The original inhabitants of Connecticut (Algonquian Indians) referred to this land as Quinnetukut, which is believed to mean "Place of the Long River."
All of those Native Americans would perish from diseases brought to this land by European explorers in the 17th century, and from the brutalities of colonial expansion across their ancestral homelands.
In that regard, the Dutch explorer, Adriaen Block, sailed up the Connecticut River in 1614. Later, near present-day Hartford, the Dutch West India Company setup shop, built a fort and trading post.

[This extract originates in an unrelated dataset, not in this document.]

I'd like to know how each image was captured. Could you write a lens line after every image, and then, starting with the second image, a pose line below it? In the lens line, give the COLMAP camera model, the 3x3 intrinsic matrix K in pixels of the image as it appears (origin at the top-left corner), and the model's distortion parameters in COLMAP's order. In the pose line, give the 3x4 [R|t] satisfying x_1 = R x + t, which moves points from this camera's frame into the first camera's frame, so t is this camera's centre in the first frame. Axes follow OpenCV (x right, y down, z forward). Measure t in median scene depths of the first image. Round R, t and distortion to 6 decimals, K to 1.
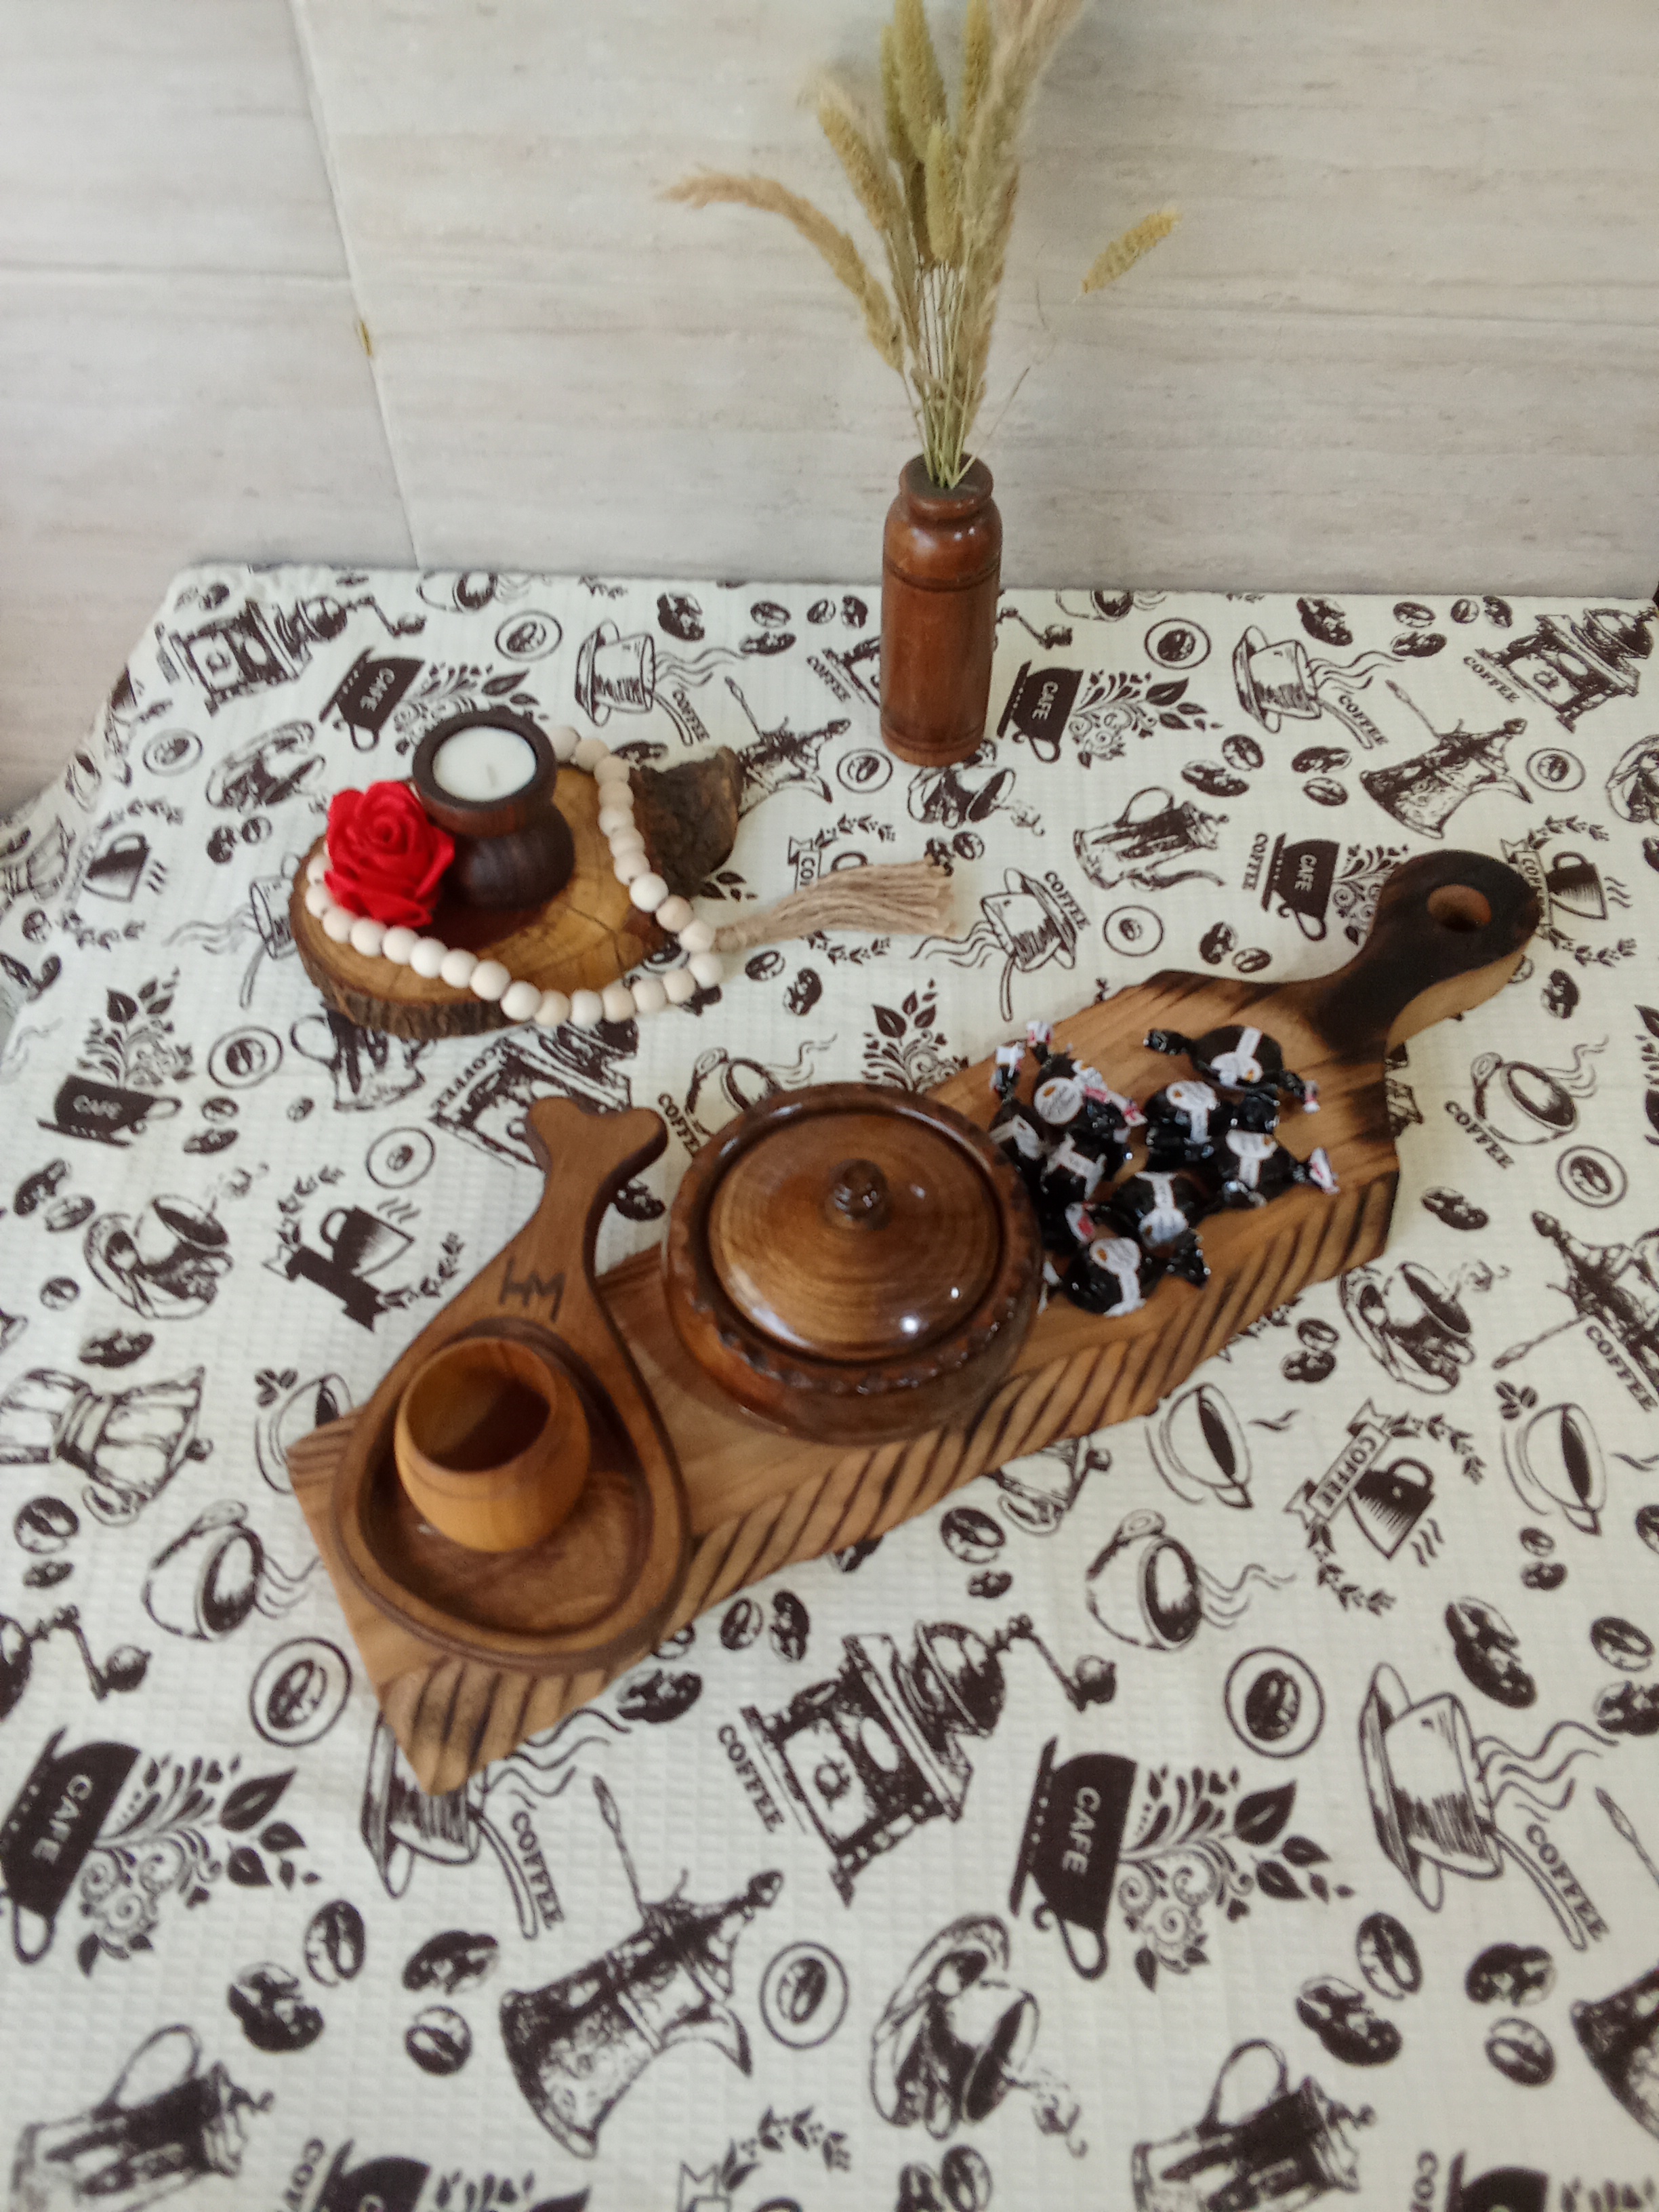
lens RADIAL K [[1782.5, 0, 826.0], [0, 1782.5, 1094.4], [0, 0, 1]] dist [0.081672, -0.142957]
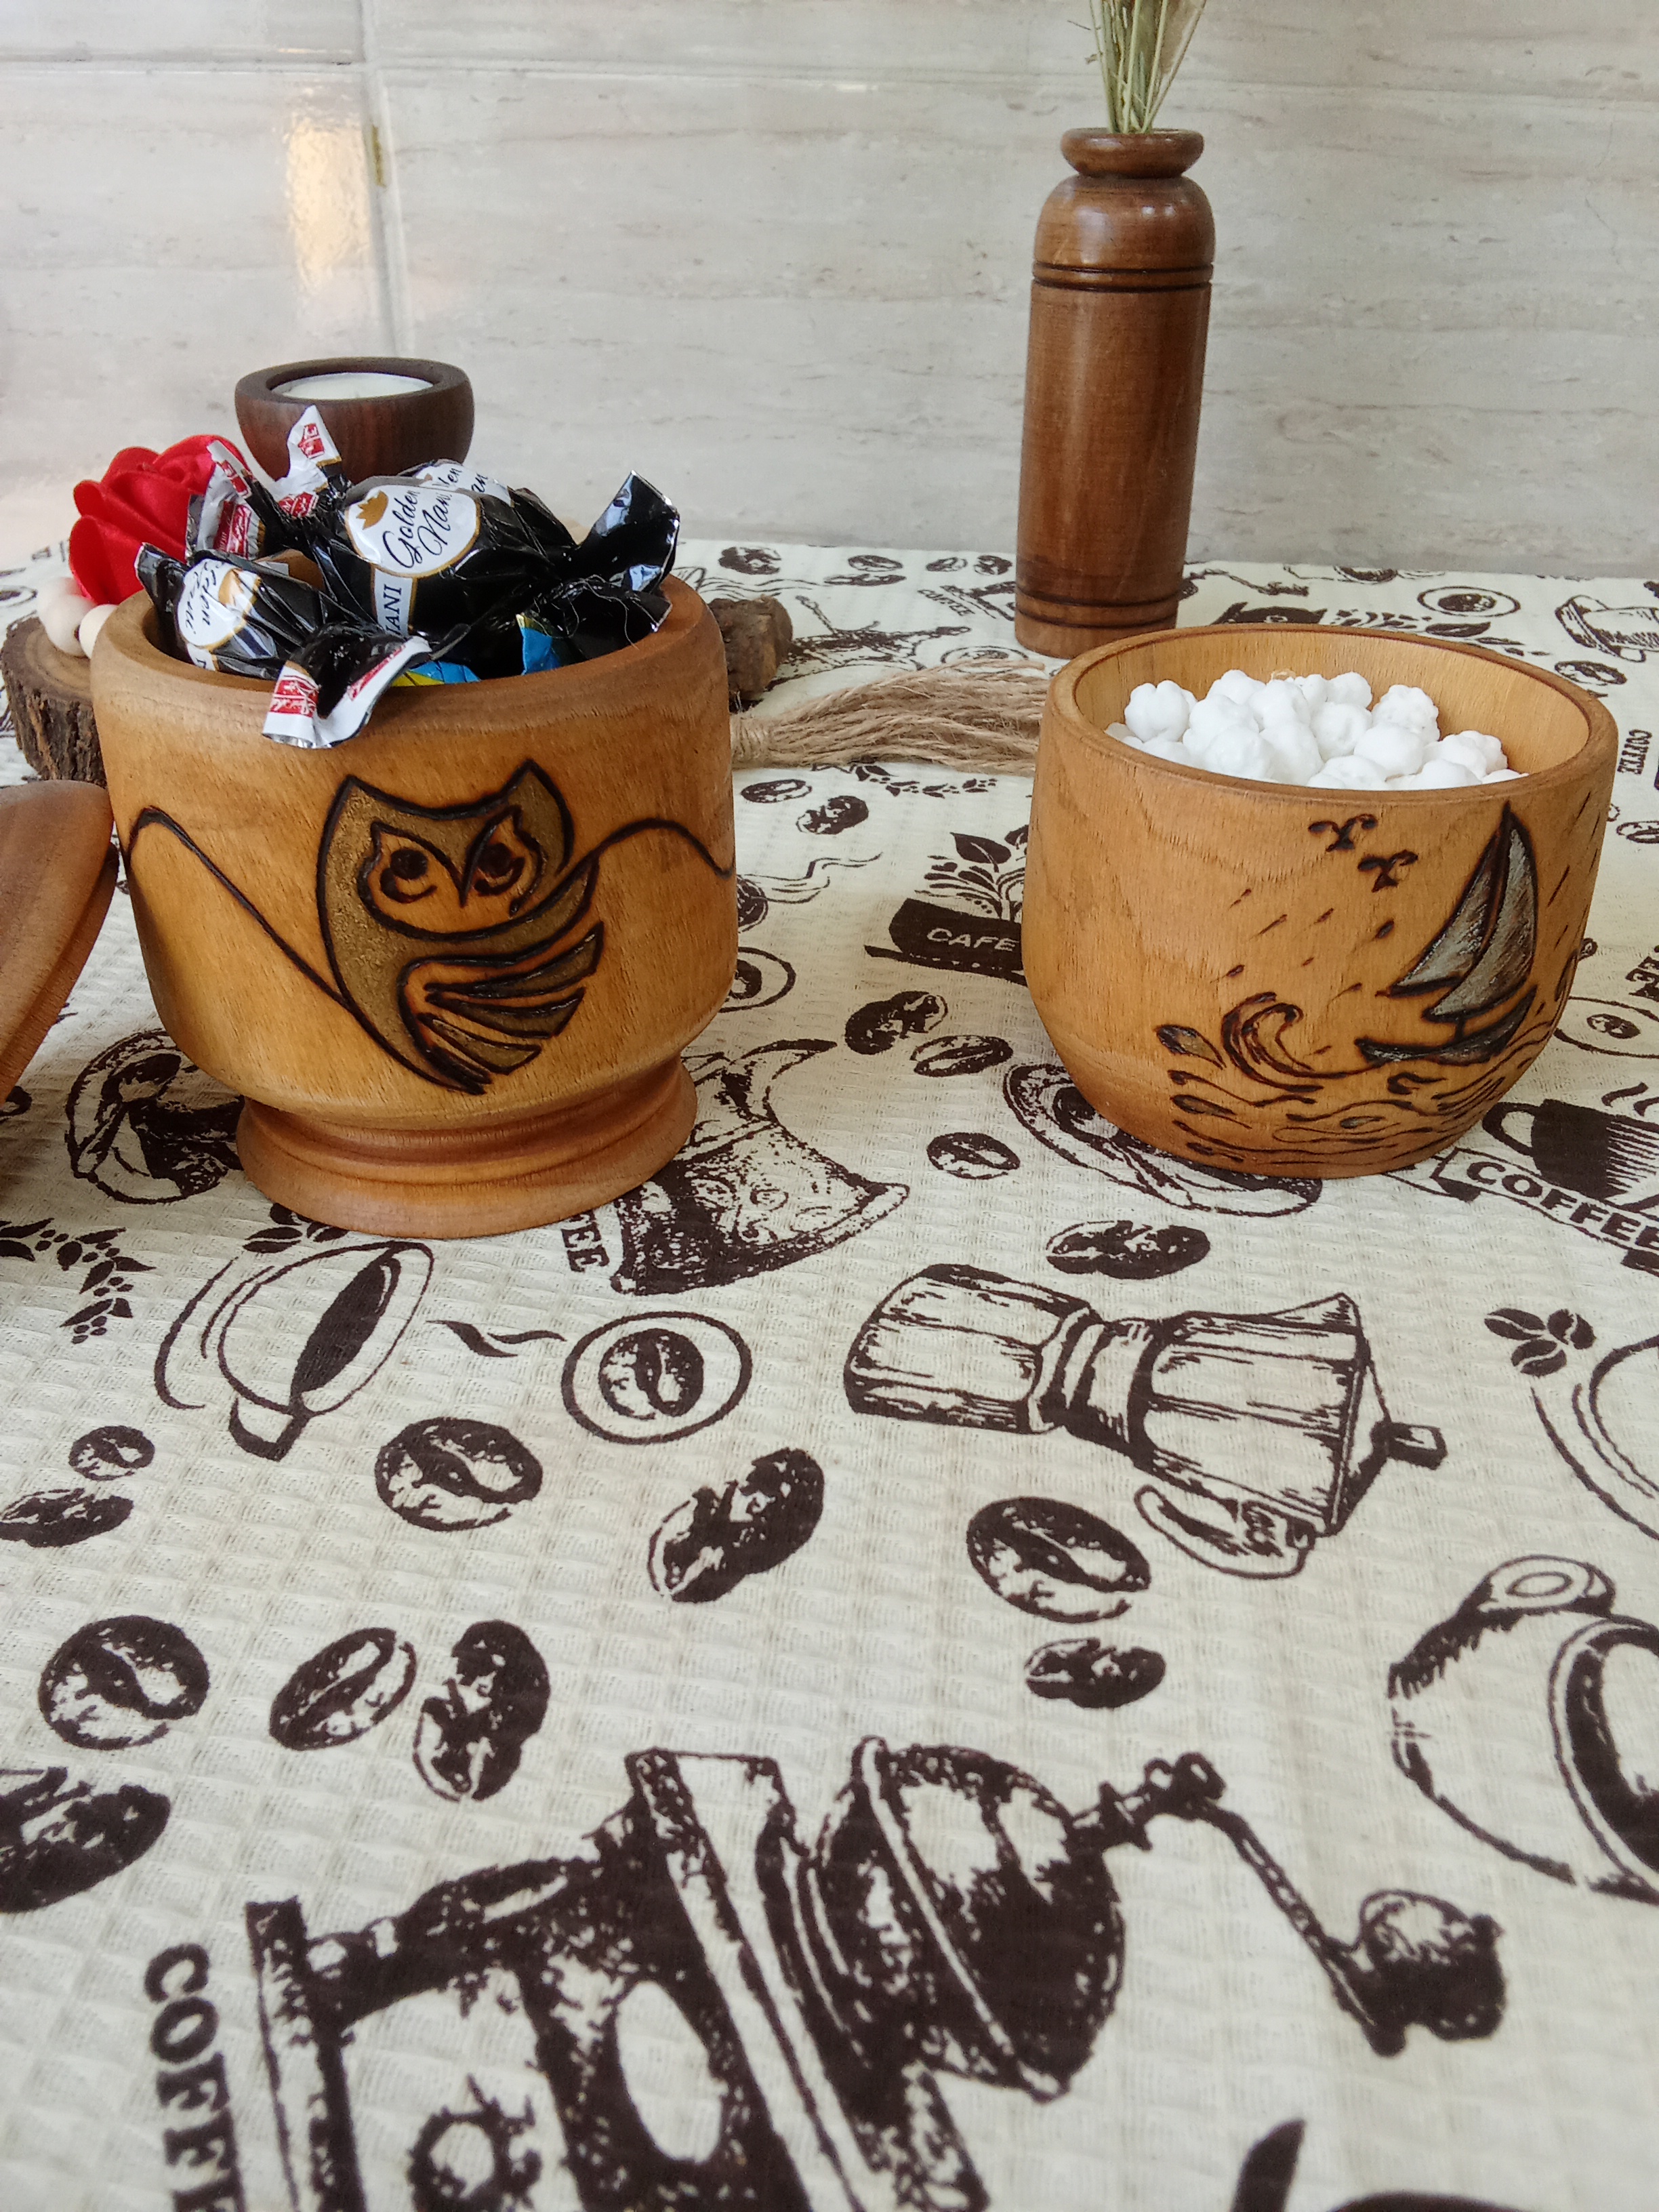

That Dutch entrenchment proved short-lived as Pilgrim and Puritan colonists from Massachusetts established new settlements along the Connecticut River, and the Dutch would be forced out by mid-century.
Over time those new settlements (or intrusions) enraged the local Indians, and they fought back aggressively. Totally overmatched by firepower and manpower the Indian's efforts proved futile, and by 1637, they were all but annihilated, or captured and sold into slavery in Bermuda
The Pilgrims and Puritans quickly established their independent constitutions based on the "will of the people" and "scriptures" respectfully. In 1662, a Royal Charter joined the two groups together as the Connecticut Colony. One of the more fiercely independent of the original 13 British colonies, the Connecticut Colony proved troublesome for the British, up to, and including the American Revolution.
The British saw an opportunity to tax the new-found wealth of their American colonies, and Connecticut was no exception. Especially offended by the Stamp Act, powerful land owners and merchants in England's colonies rebelled, and they proudly declared their independence from Great Britain.
Connecticut played a significant role in the American Revolution. A reported 42,500 of its men served in the army, and one of its bravest, Nathan Hale, (America's first spy) was captured by the British, and prior to being hanged, proclaimed the memorable words, "I regret that I have but one life to lose for my country."